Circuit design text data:
________________

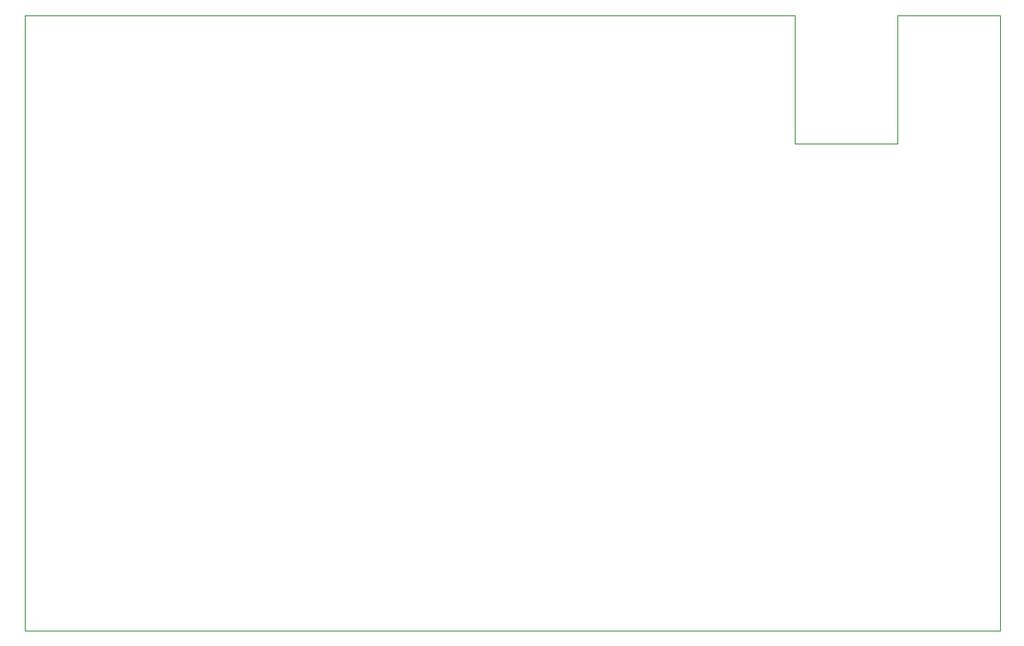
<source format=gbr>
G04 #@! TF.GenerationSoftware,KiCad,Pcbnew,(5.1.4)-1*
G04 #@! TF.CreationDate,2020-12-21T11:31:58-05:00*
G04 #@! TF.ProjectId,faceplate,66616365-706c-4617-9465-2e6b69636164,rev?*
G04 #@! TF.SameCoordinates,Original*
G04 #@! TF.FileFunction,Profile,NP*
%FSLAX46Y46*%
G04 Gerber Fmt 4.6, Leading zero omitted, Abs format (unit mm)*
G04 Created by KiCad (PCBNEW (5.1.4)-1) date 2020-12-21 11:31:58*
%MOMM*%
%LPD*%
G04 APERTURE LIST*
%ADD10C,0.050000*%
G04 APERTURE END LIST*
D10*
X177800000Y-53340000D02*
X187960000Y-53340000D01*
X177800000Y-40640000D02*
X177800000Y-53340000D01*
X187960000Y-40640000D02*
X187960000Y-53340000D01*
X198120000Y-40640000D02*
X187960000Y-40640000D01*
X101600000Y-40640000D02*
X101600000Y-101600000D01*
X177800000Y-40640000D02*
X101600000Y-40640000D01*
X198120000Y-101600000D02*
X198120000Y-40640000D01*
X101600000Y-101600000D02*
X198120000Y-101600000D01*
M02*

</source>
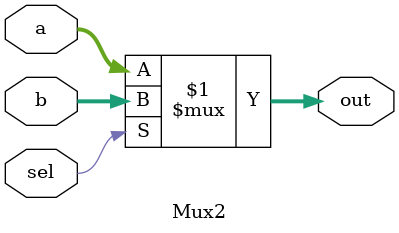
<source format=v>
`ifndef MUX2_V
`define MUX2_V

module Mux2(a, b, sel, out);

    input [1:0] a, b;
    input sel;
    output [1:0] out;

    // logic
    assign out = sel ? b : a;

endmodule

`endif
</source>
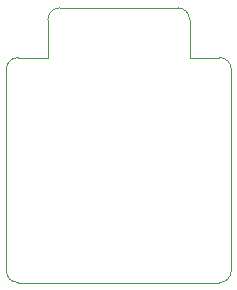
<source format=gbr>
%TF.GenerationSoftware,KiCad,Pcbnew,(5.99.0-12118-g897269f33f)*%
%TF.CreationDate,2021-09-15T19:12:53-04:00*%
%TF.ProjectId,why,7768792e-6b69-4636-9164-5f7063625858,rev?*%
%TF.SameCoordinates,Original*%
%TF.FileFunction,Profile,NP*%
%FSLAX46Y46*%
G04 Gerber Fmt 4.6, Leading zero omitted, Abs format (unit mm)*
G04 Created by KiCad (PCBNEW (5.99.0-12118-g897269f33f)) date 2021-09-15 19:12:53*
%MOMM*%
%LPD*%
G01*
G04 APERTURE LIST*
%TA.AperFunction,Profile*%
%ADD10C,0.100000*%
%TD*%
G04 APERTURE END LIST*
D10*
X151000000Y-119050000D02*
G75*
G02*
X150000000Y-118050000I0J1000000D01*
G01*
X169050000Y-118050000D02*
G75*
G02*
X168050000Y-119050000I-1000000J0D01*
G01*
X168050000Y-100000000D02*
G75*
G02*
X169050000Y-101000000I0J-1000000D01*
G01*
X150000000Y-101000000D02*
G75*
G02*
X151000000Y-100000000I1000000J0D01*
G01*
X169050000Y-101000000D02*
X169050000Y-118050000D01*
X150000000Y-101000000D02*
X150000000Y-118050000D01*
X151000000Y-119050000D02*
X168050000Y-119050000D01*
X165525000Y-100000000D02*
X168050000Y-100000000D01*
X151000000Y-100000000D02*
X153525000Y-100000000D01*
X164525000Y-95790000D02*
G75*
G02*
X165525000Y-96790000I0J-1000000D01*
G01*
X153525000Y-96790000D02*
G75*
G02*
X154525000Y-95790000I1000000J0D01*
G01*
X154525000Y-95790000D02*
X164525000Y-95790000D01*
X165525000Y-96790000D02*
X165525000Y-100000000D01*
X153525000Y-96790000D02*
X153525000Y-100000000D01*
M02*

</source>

________________

- _Your goal_
Each record above, in full: return it exactly, pictures excluded.

- _Response_
<source format=gbr>
G04 #@! TF.GenerationSoftware,KiCad,Pcbnew,(5.1.4)-1*
G04 #@! TF.CreationDate,2020-12-21T11:31:58-05:00*
G04 #@! TF.ProjectId,faceplate,66616365-706c-4617-9465-2e6b69636164,rev?*
G04 #@! TF.SameCoordinates,Original*
G04 #@! TF.FileFunction,Profile,NP*
%FSLAX46Y46*%
G04 Gerber Fmt 4.6, Leading zero omitted, Abs format (unit mm)*
G04 Created by KiCad (PCBNEW (5.1.4)-1) date 2020-12-21 11:31:58*
%MOMM*%
%LPD*%
G04 APERTURE LIST*
%ADD10C,0.050000*%
G04 APERTURE END LIST*
D10*
X177800000Y-53340000D02*
X187960000Y-53340000D01*
X177800000Y-40640000D02*
X177800000Y-53340000D01*
X187960000Y-40640000D02*
X187960000Y-53340000D01*
X198120000Y-40640000D02*
X187960000Y-40640000D01*
X101600000Y-40640000D02*
X101600000Y-101600000D01*
X177800000Y-40640000D02*
X101600000Y-40640000D01*
X198120000Y-101600000D02*
X198120000Y-40640000D01*
X101600000Y-101600000D02*
X198120000Y-101600000D01*
M02*

</source>
<source format=v>
`ifndef MUX2_V
`define MUX2_V

module Mux2(a, b, sel, out);

    input [1:0] a, b;
    input sel;
    output [1:0] out;

    // logic
    assign out = sel ? b : a;

endmodule

`endif
</source>
<source format=gbr>
%TF.GenerationSoftware,KiCad,Pcbnew,(5.99.0-12118-g897269f33f)*%
%TF.CreationDate,2021-09-15T19:12:53-04:00*%
%TF.ProjectId,why,7768792e-6b69-4636-9164-5f7063625858,rev?*%
%TF.SameCoordinates,Original*%
%TF.FileFunction,Profile,NP*%
%FSLAX46Y46*%
G04 Gerber Fmt 4.6, Leading zero omitted, Abs format (unit mm)*
G04 Created by KiCad (PCBNEW (5.99.0-12118-g897269f33f)) date 2021-09-15 19:12:53*
%MOMM*%
%LPD*%
G01*
G04 APERTURE LIST*
%TA.AperFunction,Profile*%
%ADD10C,0.100000*%
%TD*%
G04 APERTURE END LIST*
D10*
X151000000Y-119050000D02*
G75*
G02*
X150000000Y-118050000I0J1000000D01*
G01*
X169050000Y-118050000D02*
G75*
G02*
X168050000Y-119050000I-1000000J0D01*
G01*
X168050000Y-100000000D02*
G75*
G02*
X169050000Y-101000000I0J-1000000D01*
G01*
X150000000Y-101000000D02*
G75*
G02*
X151000000Y-100000000I1000000J0D01*
G01*
X169050000Y-101000000D02*
X169050000Y-118050000D01*
X150000000Y-101000000D02*
X150000000Y-118050000D01*
X151000000Y-119050000D02*
X168050000Y-119050000D01*
X165525000Y-100000000D02*
X168050000Y-100000000D01*
X151000000Y-100000000D02*
X153525000Y-100000000D01*
X164525000Y-95790000D02*
G75*
G02*
X165525000Y-96790000I0J-1000000D01*
G01*
X153525000Y-96790000D02*
G75*
G02*
X154525000Y-95790000I1000000J0D01*
G01*
X154525000Y-95790000D02*
X164525000Y-95790000D01*
X165525000Y-96790000D02*
X165525000Y-100000000D01*
X153525000Y-96790000D02*
X153525000Y-100000000D01*
M02*

</source>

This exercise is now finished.